CHECK YOUR UNDERSTANDING>
A. In the pull request thread below, what is the default value of the setting index.unassigned.node_left.delayed_timeout?
B. Transcribe the part of the pull request thread starting with "Optional Delayed Allocation" and going on through "and unnecessary relocations.".

TEXT SHOWN>
Optional Delayed Allocation on Node leave #11712

kimchy · 2015-06-17T02:22:43Z

Allow to set delayed allocation timeout on unassigned shards when a node leaves the cluster. This allows to wait for the node to come back for a specific period in order to try and assign the shards back to it to reduce shards movements and unnecessary relocations.

The setting is an index level setting under index.unassigned.node_left.delayed_timeout and defaults to 0 (== no delayed allocation). We might want to change the default, but lets do it in a different change to come up with the best value for it. The setting can be updated dynamically.

When shards are delayed, a log message with "info" level will notify which shards are being delayed and for how long.

An implementation note, we really only need to care about delaying allocation on unassigned replica shards. If the primary shard is uniassigned, anyhow we are going to wait for a copy of it, so really the only case to delay allocation is for replicas.

bleskes · 2015-06-17T07:05:37Z

core/src/main/java/org/elasticsearch/cluster/routing/RoutingService.java

+            }
+            if (scheduled) {
+                logger.info("delaying unassigned shard allocation, shards: {}", sb);
+            }
        } else {
            FutureUtils.cancel(scheduledRoutingTableFuture);


don't we need to cancel all the futures in delayedShardsToReroute ?

I will refactor it where its not relevant

bleskes · 2015-06-17T07:33:41Z

Did a review cycle. I like how things come together. One concern I had was the implementation in RoutingService where we maintain a queue of pending reroutes per unassigned (delayed) shard. I think it will be simpler to just use the single future we already have and set it every time to the next expected change moment (i.e., the minimum delay of all unassigned shards). On a setting change we can do a reroute all the time (which we might do already). Am I missing something?

bleskes · 2015-06-17T10:55:32Z

one more little thing - we need do some docs work as well, it's an important change. I can help if need be.

kimchy · 2015-06-17T19:13:44Z

I pushed another round, mainly simplifying the code, adding more unit tests, and addressing comments. @bleskes once we agree on this as the way forward, I will add docs

s1monw · 2015-06-17T19:50:46Z

core/src/main/java/org/elasticsearch/cluster/routing/RoutingService.java

+                registeredNextDelaySetting = nextDelaySetting;
+                TimeValue nextDelay = TimeValue.timeValueMillis(UnassignedInfo.findNextDelayedAllocationIn(settings, event.state()));
+                logger.info("delaying allocation for [{}] unassigned shards, next check in [{}]", UnassignedInfo.getNumberOfDelayedUnassigned(settings, event.state()), nextDelay);
+                registeredNextDelayFuture = threadPool.schedule(nextDelay, ThreadPool.Names.SAME, new Runnable() {


can we use AbstractRunnable here?

kimchy · 2015-06-18T08:13:00Z

@s1monw applied another round of changes

bleskes · 2015-06-18T09:41:03Z

core/src/main/java/org/elasticsearch/cluster/routing/UnassignedInfo.java

+    }
+
+    /**
+     * The delay in millis when delaying assigning the shard need to expire in.


Got confused by this and had to go to the code :) - I think this will be clearer "returns the time in millisecond until this unassigned shard can be reassigned."

SUPPLIED ENTRIES>

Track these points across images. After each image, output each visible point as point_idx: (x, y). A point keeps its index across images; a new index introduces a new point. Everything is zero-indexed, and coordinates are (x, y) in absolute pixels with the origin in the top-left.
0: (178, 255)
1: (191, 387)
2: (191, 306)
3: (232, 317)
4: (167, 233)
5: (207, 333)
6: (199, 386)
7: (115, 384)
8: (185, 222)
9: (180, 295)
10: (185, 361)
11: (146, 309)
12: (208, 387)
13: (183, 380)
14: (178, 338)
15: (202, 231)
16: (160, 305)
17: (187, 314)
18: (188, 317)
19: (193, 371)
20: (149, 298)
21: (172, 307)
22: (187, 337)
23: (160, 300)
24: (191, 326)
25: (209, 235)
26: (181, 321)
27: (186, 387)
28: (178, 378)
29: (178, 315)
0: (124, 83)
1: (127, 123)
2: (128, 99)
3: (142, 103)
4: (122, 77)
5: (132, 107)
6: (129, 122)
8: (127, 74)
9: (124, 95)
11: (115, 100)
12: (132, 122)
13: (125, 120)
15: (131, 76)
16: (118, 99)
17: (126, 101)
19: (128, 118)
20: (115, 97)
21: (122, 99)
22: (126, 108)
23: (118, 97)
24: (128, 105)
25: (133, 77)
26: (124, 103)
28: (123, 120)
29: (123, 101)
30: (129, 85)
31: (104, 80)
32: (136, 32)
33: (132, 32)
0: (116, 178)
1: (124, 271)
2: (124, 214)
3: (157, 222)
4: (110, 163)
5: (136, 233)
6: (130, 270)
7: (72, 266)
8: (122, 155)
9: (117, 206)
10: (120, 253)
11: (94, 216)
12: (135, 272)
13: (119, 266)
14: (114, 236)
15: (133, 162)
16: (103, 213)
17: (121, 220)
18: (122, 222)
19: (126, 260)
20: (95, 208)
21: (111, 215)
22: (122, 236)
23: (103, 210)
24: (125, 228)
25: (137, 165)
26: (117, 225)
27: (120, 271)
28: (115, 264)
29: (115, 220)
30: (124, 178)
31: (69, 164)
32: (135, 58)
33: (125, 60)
==
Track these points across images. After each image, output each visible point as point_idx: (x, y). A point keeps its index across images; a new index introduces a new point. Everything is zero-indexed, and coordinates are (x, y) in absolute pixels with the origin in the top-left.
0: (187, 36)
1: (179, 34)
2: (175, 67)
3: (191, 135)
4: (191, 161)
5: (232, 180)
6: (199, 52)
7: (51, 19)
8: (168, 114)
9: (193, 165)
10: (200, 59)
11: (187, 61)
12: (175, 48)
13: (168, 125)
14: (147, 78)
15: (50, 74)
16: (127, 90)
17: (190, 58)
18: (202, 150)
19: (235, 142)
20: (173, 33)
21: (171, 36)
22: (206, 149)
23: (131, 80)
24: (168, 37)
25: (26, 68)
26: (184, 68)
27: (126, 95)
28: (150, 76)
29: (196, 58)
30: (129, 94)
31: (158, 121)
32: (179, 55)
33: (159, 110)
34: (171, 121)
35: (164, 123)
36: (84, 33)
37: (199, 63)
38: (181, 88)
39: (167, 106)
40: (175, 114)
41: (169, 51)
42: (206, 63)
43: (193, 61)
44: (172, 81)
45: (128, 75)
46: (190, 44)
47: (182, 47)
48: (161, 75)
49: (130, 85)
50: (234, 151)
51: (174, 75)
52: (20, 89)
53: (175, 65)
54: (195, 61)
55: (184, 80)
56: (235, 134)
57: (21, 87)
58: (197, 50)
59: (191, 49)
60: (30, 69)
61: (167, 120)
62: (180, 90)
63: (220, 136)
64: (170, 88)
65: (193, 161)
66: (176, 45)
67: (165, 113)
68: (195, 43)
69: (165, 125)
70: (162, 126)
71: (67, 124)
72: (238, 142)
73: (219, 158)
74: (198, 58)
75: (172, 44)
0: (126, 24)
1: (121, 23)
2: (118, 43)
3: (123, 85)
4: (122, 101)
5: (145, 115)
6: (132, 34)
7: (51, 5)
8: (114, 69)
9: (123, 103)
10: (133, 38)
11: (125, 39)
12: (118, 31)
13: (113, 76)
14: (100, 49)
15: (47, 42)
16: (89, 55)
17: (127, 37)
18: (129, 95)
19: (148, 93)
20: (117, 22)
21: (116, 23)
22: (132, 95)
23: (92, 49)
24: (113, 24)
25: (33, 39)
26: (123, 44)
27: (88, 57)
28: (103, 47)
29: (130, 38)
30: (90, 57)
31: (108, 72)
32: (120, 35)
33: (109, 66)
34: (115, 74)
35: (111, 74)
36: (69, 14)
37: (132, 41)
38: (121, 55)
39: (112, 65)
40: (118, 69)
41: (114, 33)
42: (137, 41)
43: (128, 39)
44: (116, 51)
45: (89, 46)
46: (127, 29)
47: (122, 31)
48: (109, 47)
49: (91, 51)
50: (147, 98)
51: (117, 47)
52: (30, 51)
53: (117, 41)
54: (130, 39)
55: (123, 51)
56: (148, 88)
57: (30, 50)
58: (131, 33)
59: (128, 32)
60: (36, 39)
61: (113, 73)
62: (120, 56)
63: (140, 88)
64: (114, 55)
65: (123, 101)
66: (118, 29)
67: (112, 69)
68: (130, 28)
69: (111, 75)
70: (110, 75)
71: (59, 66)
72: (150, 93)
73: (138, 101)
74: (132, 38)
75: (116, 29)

SOLUTIONS BELOW>
A. It defaults to 0, which means no delayed allocation.

B.
Optional Delayed Allocation on Node leave #11712

kimchy · 2015-06-17T02:22:43Z

Allow to set delayed allocation timeout on unassigned shards when a node leaves the cluster. This allows to wait for the node to come back for a specific period in order to try and assign the shards back to it to reduce shards movements and unnecessary relocations.